Simple and same as rasing queens in a lang, just different equipment. Management methods for langs and TBHs aren't really that different, the only adjustment the beekeeper needs to make is for a hive that explands horizontally as oppsed to vertically and that changes some dynamics of the nest, but that's about it.


----------



## louis1st (Oct 17, 2004)

Hello Michael
I have just visited your site and as I saw some pics of varroa, I was wondering what how your bees are doing regarding varroa at the moment?

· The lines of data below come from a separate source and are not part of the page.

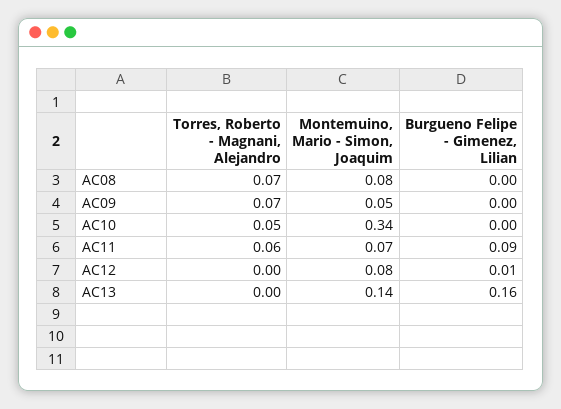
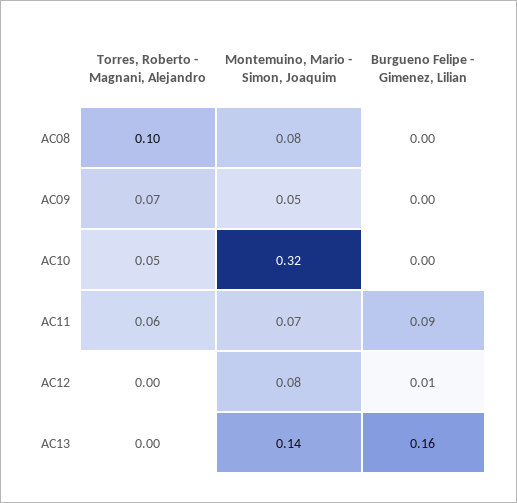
Torres, Roberto - Magnani, Alejandro, AC08: 0.07 -> 0.1
Montemuino, Mario - Simon, Joaquim, AC10: 0.34 -> 0.32

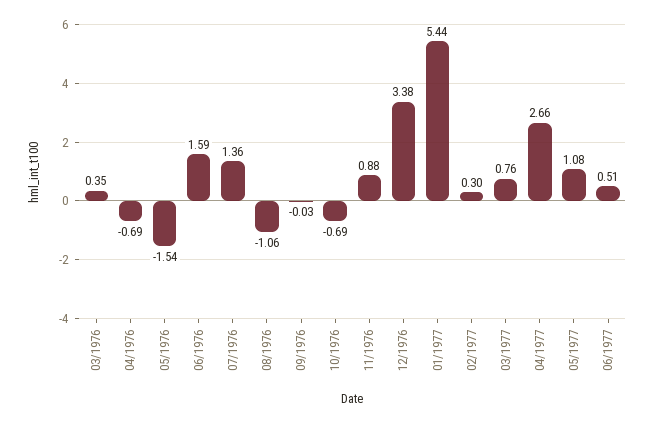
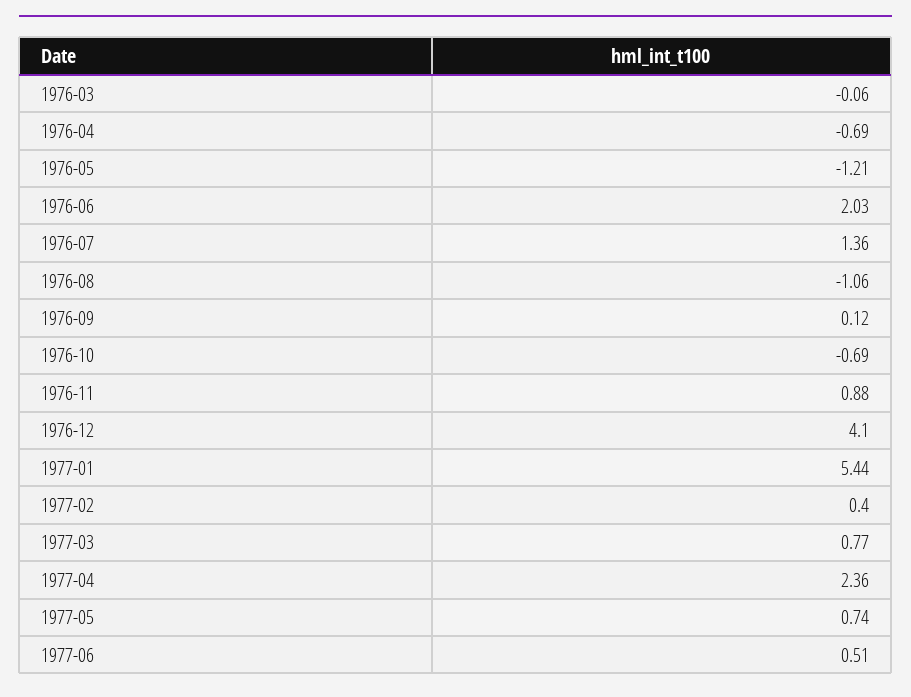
03/1976: 0.35 -> -0.06
05/1976: -1.54 -> -1.21
06/1976: 1.59 -> 2.03
09/1976: -0.03 -> 0.12
12/1976: 3.38 -> 4.1
02/1977: 0.3 -> 0.4
03/1977: 0.76 -> 0.77
04/1977: 2.66 -> 2.36
05/1977: 1.08 -> 0.74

are you just using small cell to fight varroa?


----------



## chemistbert (Mar 4, 2004)

I got my Polyurethane fiberglass board at Bayer directly off of their scrap test line. I do not know where it can be purchased. I don't even know if it sold to consumers. 
And it is light too. I painted it and it still only weighs about 3 pounds for a 48"x24" panel.


----------



## Michael Bush (Aug 2, 2002)

>I have just visited your site and as I saw some pics of varroa, I was wondering what how your bees are doing regarding varroa at the moment?

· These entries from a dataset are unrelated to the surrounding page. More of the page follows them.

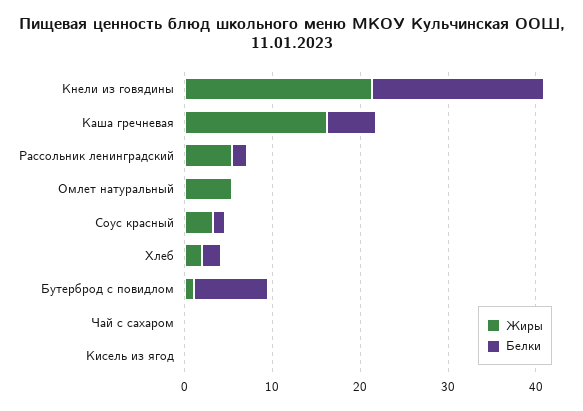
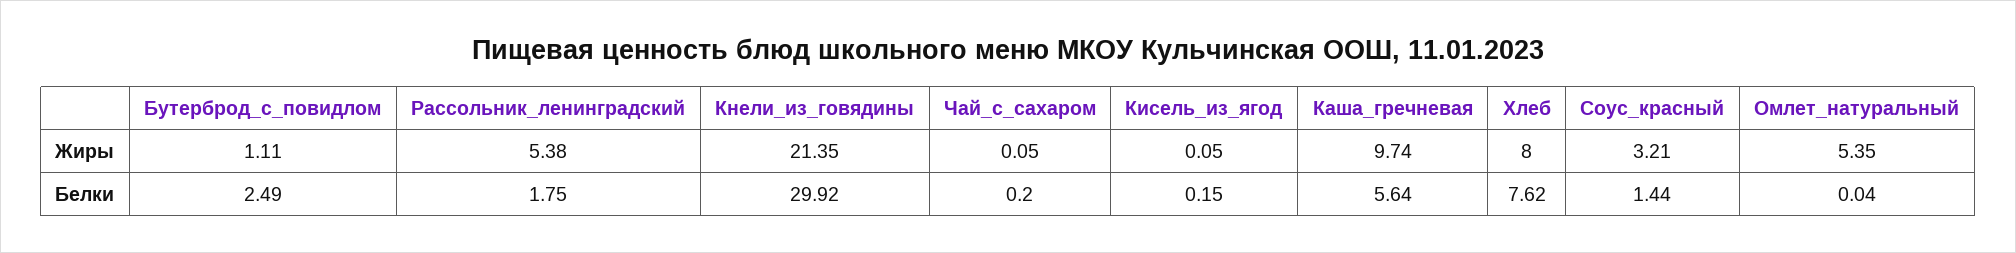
Белки, Кнели из говядины: 20 -> 29.92
Жиры, Каша гречневая: 16 -> 9.74
Жиры, Хлеб: 2 -> 8
Белки, Хлеб: 2 -> 7.62
Белки, Бутерброд с повидлом: 8 -> 2.49

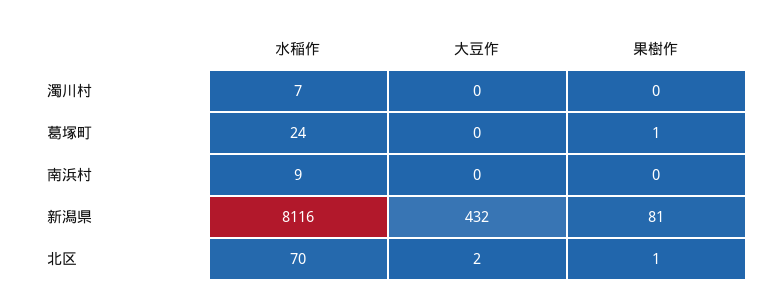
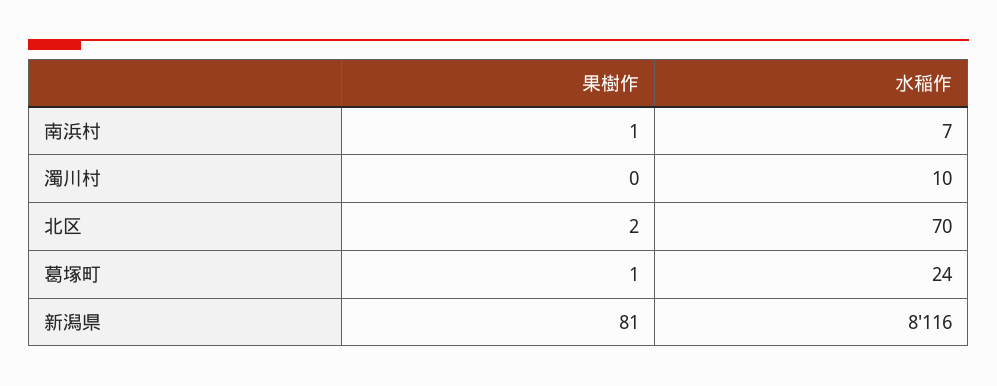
水稲作, 濁川村: 7 -> 10
大豆作, 濁川村: 0 -> none
大豆作, 葛塚町: 0 -> none
水稲作, 南浜村: 9 -> 7
大豆作, 南浜村: 0 -> none
果樹作, 南浜村: 0 -> 1
大豆作, 新潟県: 432 -> none
大豆作, 北区: 2 -> none
果樹作, 北区: 1 -> 2

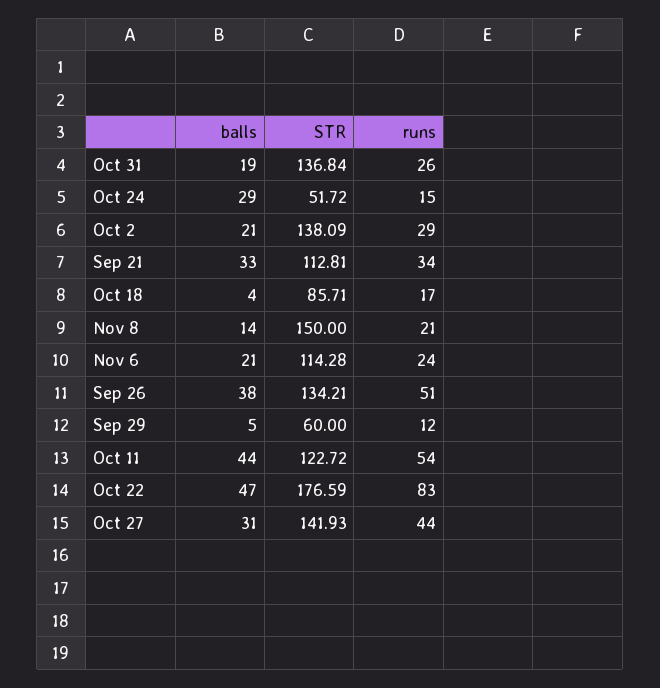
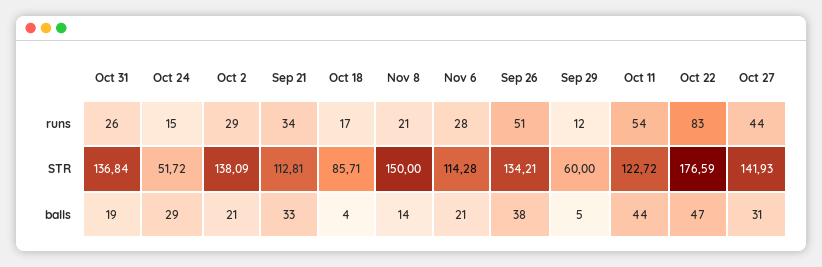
runs, Nov 6: 24 -> 28

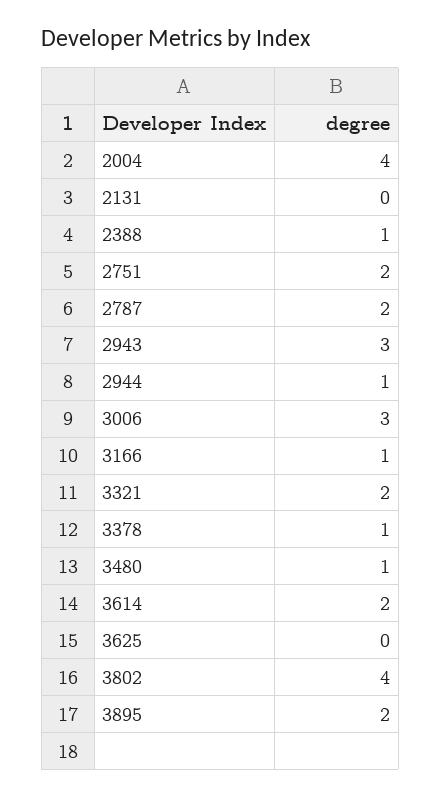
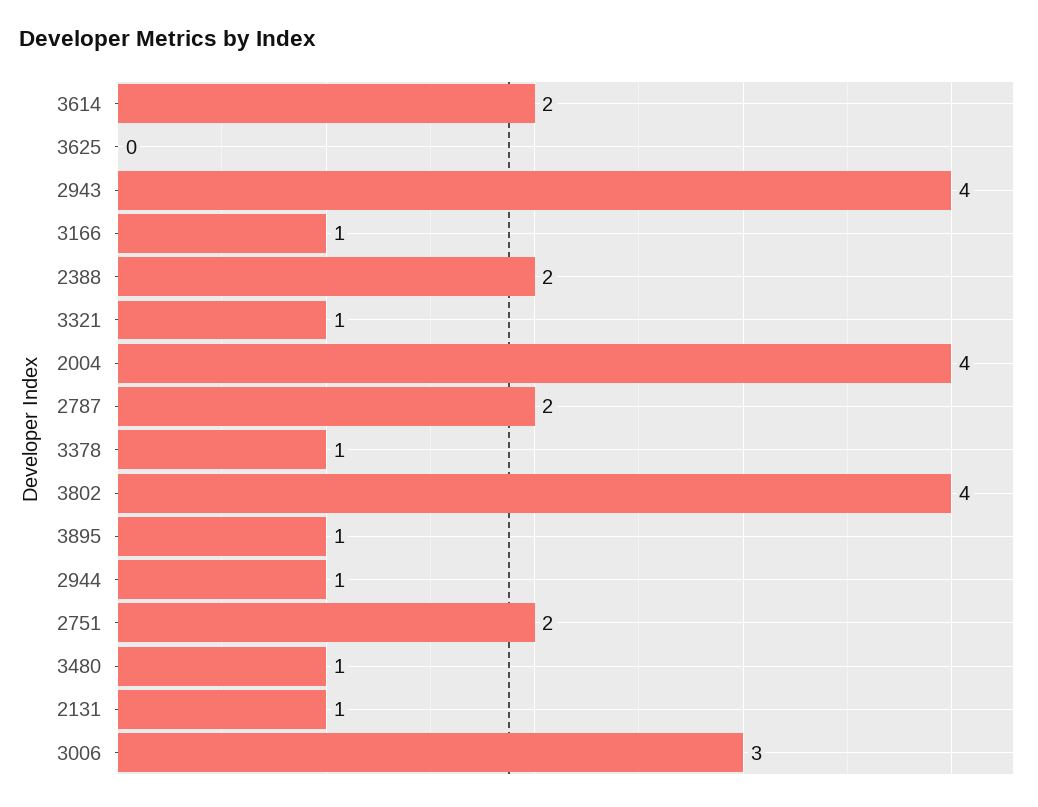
2131: 0 -> 1
2388: 1 -> 2
2943: 3 -> 4
3321: 2 -> 1
3895: 2 -> 1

One hive of Cordovans, in town (I have two of them in town) has signs of mite problems. I requeened with a feral queen and we'll see how they do. I haven't treated those for the last year and a half.

The hives in my yard (all ferals except for one Carniolan) are doing fine with no treatments. The hives in my yard in Sidney (one Ontario Italian and several ferals) appear to be doing fine with no treatments. But I really should get out there and do a mite count to verify.

>are you just using small cell to fight varroa? 

Yes. While regressing I have used FGMO fog (no thymol no cords) and Oxalic Acid vapor. I have a bunch of recently aquired large cell bees in deeps that I haven't gotten regressed yet and I haven't done mite counts on them yet. So we'll have to see how they are doing, but currently I'm hoping to not treat them.


----------